Rafael Amargo has just left the Soto del Real prison in Madrid. This morning, the last session of the trial against the artist, accused of an alleged crime of drug trafficking, was held at his home in the capital. Against all odds, the court of the Provincial Court of Madrid decided to release him provisionally without precautionary measures until the sentence is handed down.
After testifying in the judicial process, the choreographer had to return to the Madrid prison to collect his belongings and make his release from prison official. Around seven in the afternoon on April 12, Rafael Amargo left Soto del Real accompanied by his lawyer, Marcos García Montes, and his wife, Luciana.
Numerous media outlets were waiting for him there to collect the first words of the artist, who did not hesitate for a second to stop with the press. The artist began his intervention by thanking the court “for having understood his words” and tearfully remembering his companions in the prison’s therapeutic module.
Regarding how he had spent these five months in prison, the dancer assured that he had tried to get him there as best he could. ”I have been strong and I have felt a lot of love from all the inmates. “I’m very excited,” he said.
Furthermore, the bailaor was convinced that the provisional measure was going to end up being acquittal. If this were not the case, both he and his defense intended to appeal it. ”Now I have to start from scratch again, but hey, now I deserve to eat a hamburger,” he confessed.
His wife has been one of his fundamental pillars during these four years, so the artist did not hesitate to thank her for her support in front of those present.
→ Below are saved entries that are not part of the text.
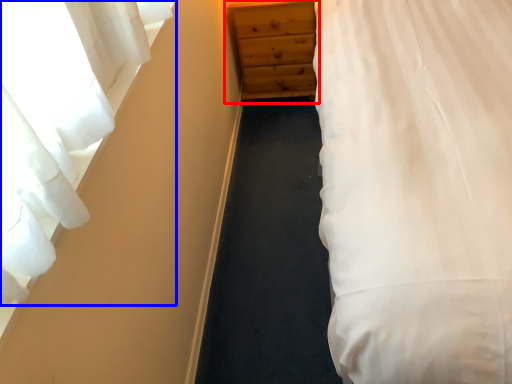
Question: Which object appears farthest to the camera in this image, chest of drawers (highlighted by a red box) or curtain (highlighted by a blue box)?

Choices:
 (A) chest of drawers
 (B) curtain

Answer: (A)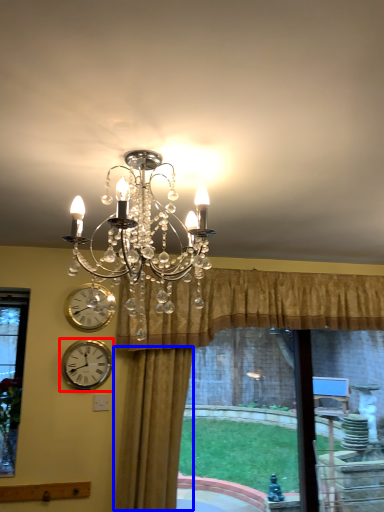
Question: Which object appears farthest to the camera in this image, wall clock (highlighted by a red box) or curtain (highlighted by a blue box)?

Choices:
 (A) wall clock
 (B) curtain

Answer: (A)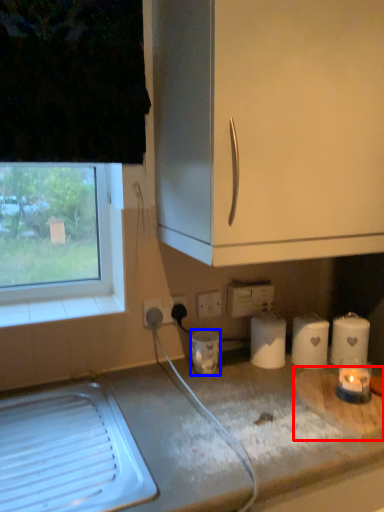
Question: Which object is closer to the camera taking this photo, cutting board (highlighted by a red box) or appliance (highlighted by a blue box)?

Choices:
 (A) cutting board
 (B) appliance

Answer: (A)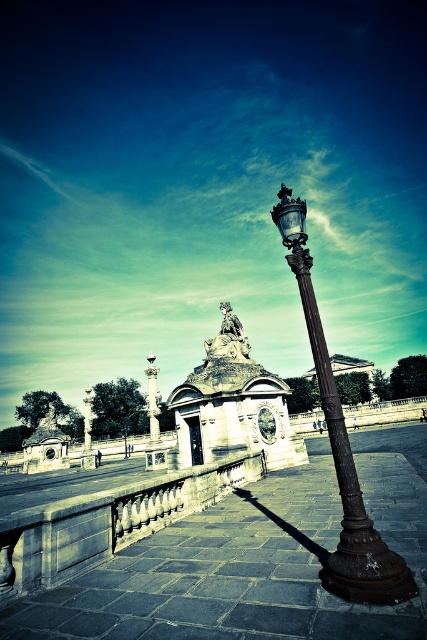
Question: Is bronze textured street light at center positioned in front of smooth white column at center?

Choices:
 (A) no
 (B) yes

Answer: (B)

Question: Which object appears farthest from the camera in this image?

Choices:
 (A) smooth white column at center
 (B) bronze textured street light at center

Answer: (A)

Question: Does bronze textured street light at center appear over smooth white column at center?

Choices:
 (A) no
 (B) yes

Answer: (B)

Question: Which point is farther to the camera?

Choices:
 (A) smooth white column at center
 (B) bronze textured street light at center

Answer: (A)

Question: Is bronze textured street light at center positioned at the back of smooth white column at center?

Choices:
 (A) no
 (B) yes

Answer: (A)

Question: Among these objects, which one is farthest from the camera?

Choices:
 (A) smooth white column at center
 (B) bronze textured street light at center

Answer: (A)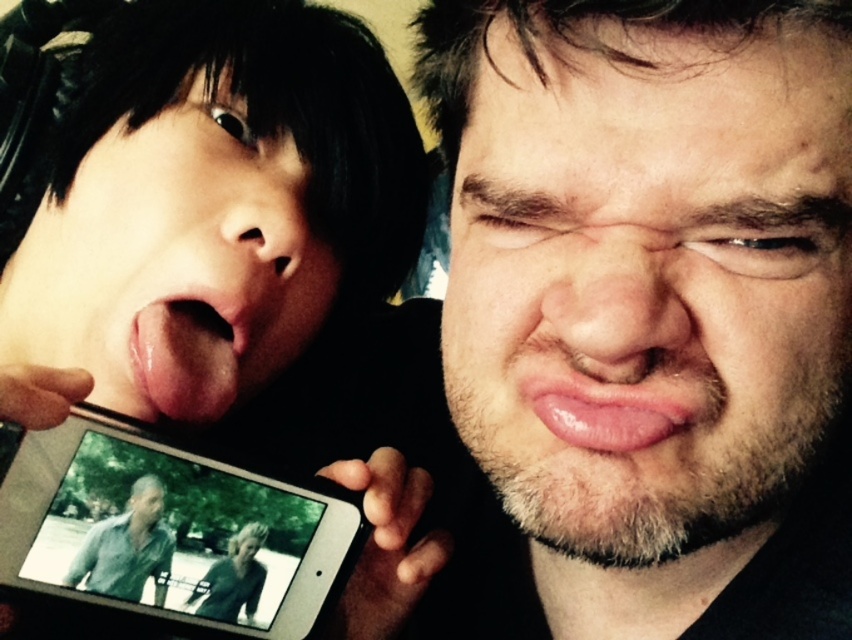
You are trying to take a photo of the matte black phone at upper left and the pink smooth tongue at center. Which object should you focus on first if you want to ensure both are in focus?

The matte black phone at upper left is wider than the pink smooth tongue at center, so you should focus on the matte black phone at upper left first to ensure both are in focus.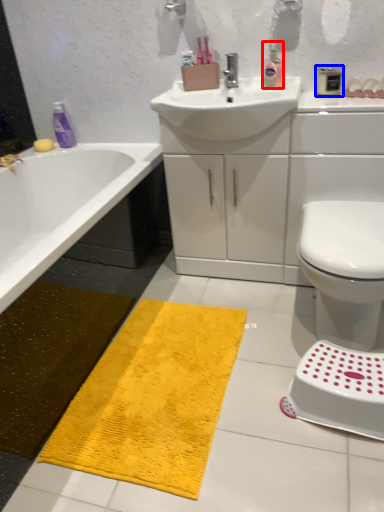
Question: Which of the following is the closest to the observer, cleaning product (highlighted by a red box) or mouthwash (highlighted by a blue box)?

Choices:
 (A) cleaning product
 (B) mouthwash

Answer: (B)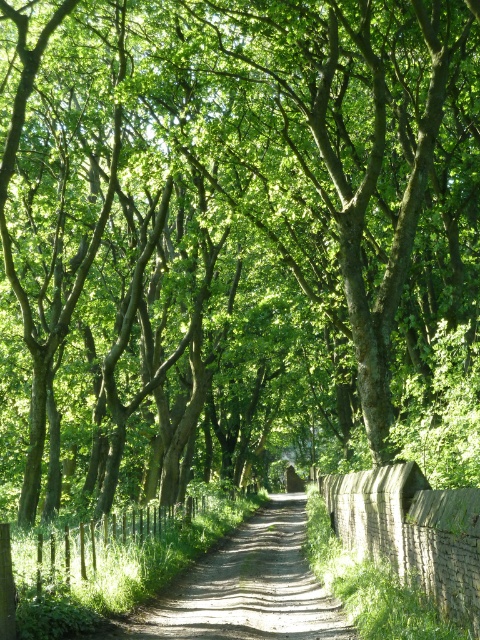
Which of these two, dirt/gravel path at center or brick wall at right, stands shorter?

Standing shorter between the two is brick wall at right.

Does point (144, 625) come in front of point (436, 502)?

No, (144, 625) is behind (436, 502).

Who is more distant from viewer, (229, 572) or (420, 499)?

The point (229, 572) is behind.

Identify the location of dirt/gravel path at center. This screenshot has width=480, height=640. (247, 588).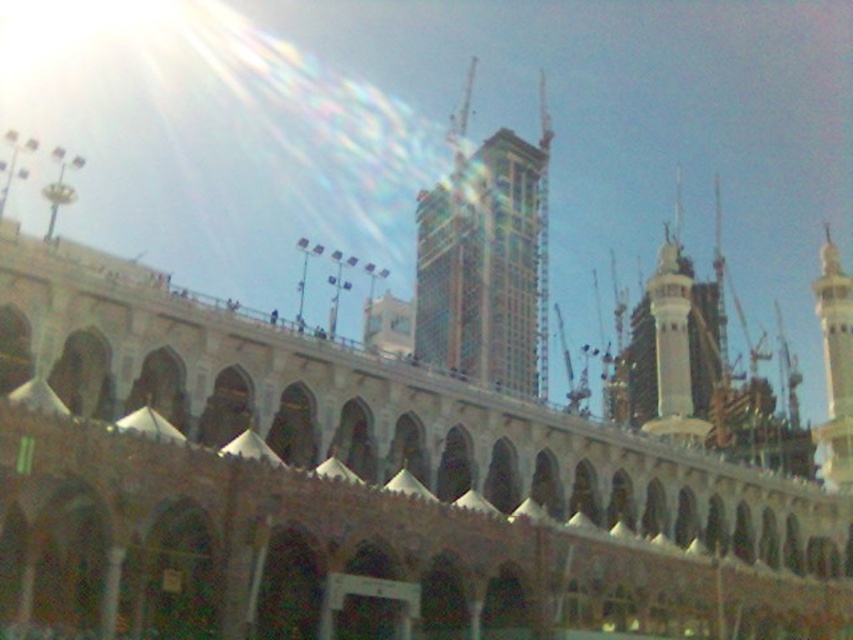
Question: Does green mosaic tower at center lie in front of white glossy minaret at right?

Choices:
 (A) yes
 (B) no

Answer: (B)

Question: In this image, where is green mosaic tower at center located relative to white glossy minaret at right?

Choices:
 (A) above
 (B) below

Answer: (A)

Question: Which object appears closest to the camera in this image?

Choices:
 (A) green mosaic tower at center
 (B) white glossy minaret at right

Answer: (B)

Question: Is green mosaic tower at center to the left of white glossy minaret at right from the viewer's perspective?

Choices:
 (A) yes
 (B) no

Answer: (A)

Question: Which of the following is the farthest from the observer?

Choices:
 (A) green mosaic tower at center
 (B) white glossy minaret at right

Answer: (A)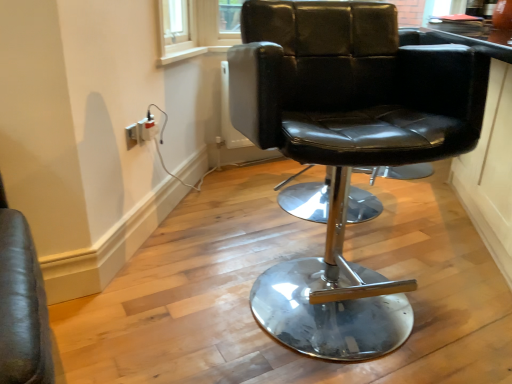
Question: Can you confirm if white plastic electric outlet at lower left, the first electric outlet viewed from the left, is bigger than black leather chair at center?

Choices:
 (A) no
 (B) yes

Answer: (A)

Question: From the image's perspective, is white plastic electric outlet at lower left, the 2th electric outlet viewed from the back, below black leather chair at center?

Choices:
 (A) no
 (B) yes

Answer: (A)

Question: Is white plastic electric outlet at lower left, the 2th electric outlet viewed from the back, positioned before black leather chair at center?

Choices:
 (A) yes
 (B) no

Answer: (B)

Question: Is white plastic electric outlet at lower left, the first electric outlet viewed from the left, facing towards black leather chair at center?

Choices:
 (A) yes
 (B) no

Answer: (A)

Question: Considering the relative sizes of white plastic electric outlet at lower left, the 2th electric outlet viewed from the back, and black leather chair at center in the image provided, is white plastic electric outlet at lower left, the 2th electric outlet viewed from the back, smaller than black leather chair at center?

Choices:
 (A) no
 (B) yes

Answer: (B)

Question: Can you confirm if white plastic electric outlet at lower left, the 2th electric outlet viewed from the back, is thinner than black leather chair at center?

Choices:
 (A) no
 (B) yes

Answer: (B)

Question: Can we say white plastic electric outlet at lower left, the first electric outlet viewed from the left, lies outside white plastic socket at lower left, the 1th electric outlet from the back?

Choices:
 (A) no
 (B) yes

Answer: (B)

Question: From a real-world perspective, is white plastic electric outlet at lower left, the 1th electric outlet from the front, under white plastic socket at lower left, acting as the 2th electric outlet starting from the front?

Choices:
 (A) no
 (B) yes

Answer: (B)

Question: Are white plastic electric outlet at lower left, the 1th electric outlet from the front, and white plastic socket at lower left, the 1th electric outlet in the right-to-left sequence, located far from each other?

Choices:
 (A) no
 (B) yes

Answer: (A)

Question: Considering the relative positions of white plastic electric outlet at lower left, the 1th electric outlet from the front, and white plastic socket at lower left, the 1th electric outlet in the right-to-left sequence, in the image provided, is white plastic electric outlet at lower left, the 1th electric outlet from the front, to the right of white plastic socket at lower left, the 1th electric outlet in the right-to-left sequence, from the viewer's perspective?

Choices:
 (A) no
 (B) yes

Answer: (A)

Question: Considering the relative sizes of white plastic electric outlet at lower left, placed as the 2th electric outlet when sorted from right to left, and white plastic socket at lower left, positioned as the second electric outlet in left-to-right order, in the image provided, is white plastic electric outlet at lower left, placed as the 2th electric outlet when sorted from right to left, smaller than white plastic socket at lower left, positioned as the second electric outlet in left-to-right order,?

Choices:
 (A) yes
 (B) no

Answer: (A)

Question: Is white plastic electric outlet at lower left, the first electric outlet viewed from the left, beside white plastic socket at lower left, acting as the 2th electric outlet starting from the front?

Choices:
 (A) no
 (B) yes

Answer: (B)

Question: Can you confirm if white plastic socket at lower left, positioned as the second electric outlet in left-to-right order, is shorter than white plastic electric outlet at lower left, the 1th electric outlet from the front?

Choices:
 (A) no
 (B) yes

Answer: (B)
Likewise, Amargo said that during these years he had completed a master’s degree in drug addiction and insisted that reintegration systems in prisons had to be improved. ”The man who entered here five months ago is not the same as the one who is leaving right now (…) I am a different person and now I just want to hug my children,” he said.
Moments later, the choreographer was very blunt about everything he had experienced these last four years. ”I’ve been eating a ‘brown’ for three and a half years,” he asserted. He did not expect to be released from jail this Friday, but he knew that justice was going to agree with him because “he had nothing to hide.” ”I haven’t used for more than a year and there really is no indication of anything, it’s all assumptions. What seems bad to me is that they have violated my privacy,’ he said.